Locally, rural policy, landscape impact and services such as drainage are usually the key constraints, especially outside settlement boundaries. For extension specifically, Cornwall Council's Local Plan applies tighter tests to isolated rural dwellings here, so design rationale and policy fit need to be set out clearly from the outset. Which is why we scope St Breward projects parish-up, not template-down — the PL30 context shapes the design from day one. Whether the project is on farm buildings in the centre or further out toward Bodmin, the extension response is locally tuned.
Planning note
Most extensions in Cornwall are either permitted development or a straightforward householder application — but Conservation Area and AONB sites need a more careful design conversation upfront.
What we focus on
Extensions considerations specific to St Breward.
01
Drainage on older Cornish properties is rarely on a clean modern map; CCTV survey before design is often money well spent.
02
Wind and sea-spray exposure can drive material choices on west-facing extensions; we detail accordingly.
03
Permitted development for rear extensions runs to four metres on a detached house, three on a semi or terrace — but Article 4 areas remove this in some parishes.
04
Extensions over a certain proportion of the original house trigger full Part L upgrade obligations to the existing building — worth knowing before brief is set.
Our process
How a St Breward extension project runs.
Step 1
Brief
We meet on site, talk through how you live now and what's missing from the current layout.
Step 2
Design
Two or three sketch directions with rough budgets, then refinement of the chosen route.
Step 3
Approvals
Planning or Cert of Lawfulness, then a full building regs package.
Step 4
Build
Either through your own builder with our drawings, or as a full build by our team.
Step 5
Handover
Snag, certify, hand over the keys to your new space.

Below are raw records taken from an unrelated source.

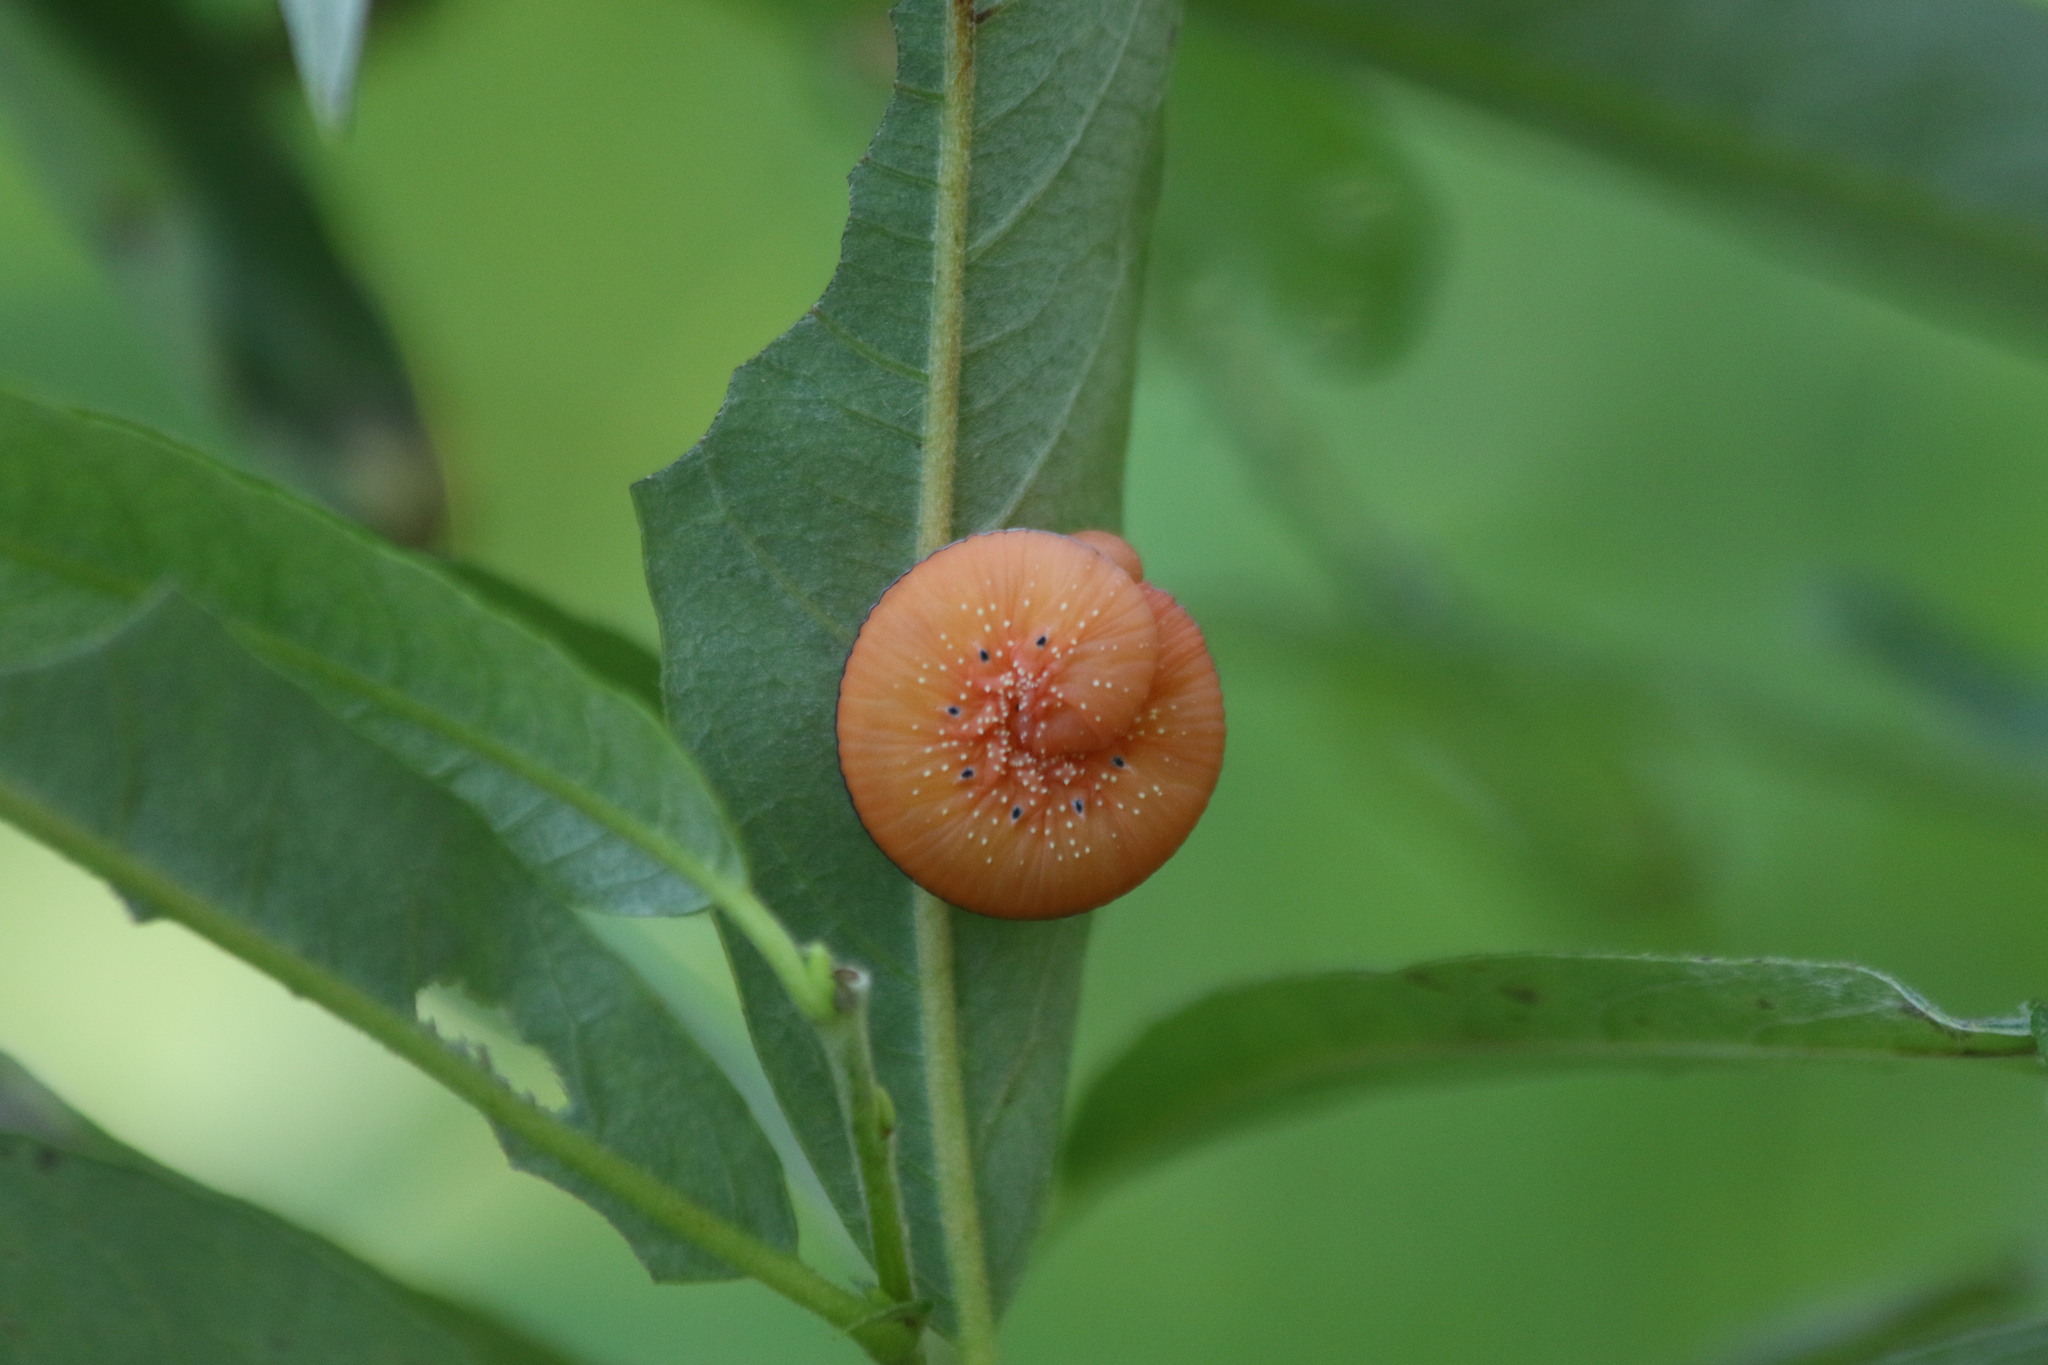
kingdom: Animalia
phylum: Arthropoda
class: Insecta
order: Hymenoptera
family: Cimbicidae
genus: Cimbex
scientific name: Cimbex luteus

Typical single-storey rear extensions run twelve to twenty weeks on site; two-storey and wraparound projects sixteen to thirty weeks.
Local fabric
Choosing a extension team that actually knows PL30.
Building stock
Across St Breward (PL30) we work on stone cottages, farm buildings, isolated houses, converted barns, small rural infill. Each stock type drives a different extension response — farm buildings in particular needs careful detailing here.
Parish & policy
St Breward sits in the parish of St Breward, which matters for how parish-level consultation lands on a extension application.
Coverage
We cover PL30 from our studio, with regular extension jobs also running in Bodmin, Washaway, Nanstallon. Most St Breward site visits get booked within the same week.
What does a first St Breward consultation cost?
Nothing. We come to the property, walk the site, talk through what works on a PL30 plot and follow up with a written feasibility note inside a week — no obligation either way.
Request a free visitSt Breward is part of Bodmin
St Breward sits inside the Bodmin catchment — we cover both as one extension territory.
See Extensions in Bodmin →Other services in St Breward
Nearby places we cover
A extension in St Breward stands or falls on how well it reads the street — we treat that as the design brief, not an afterthought.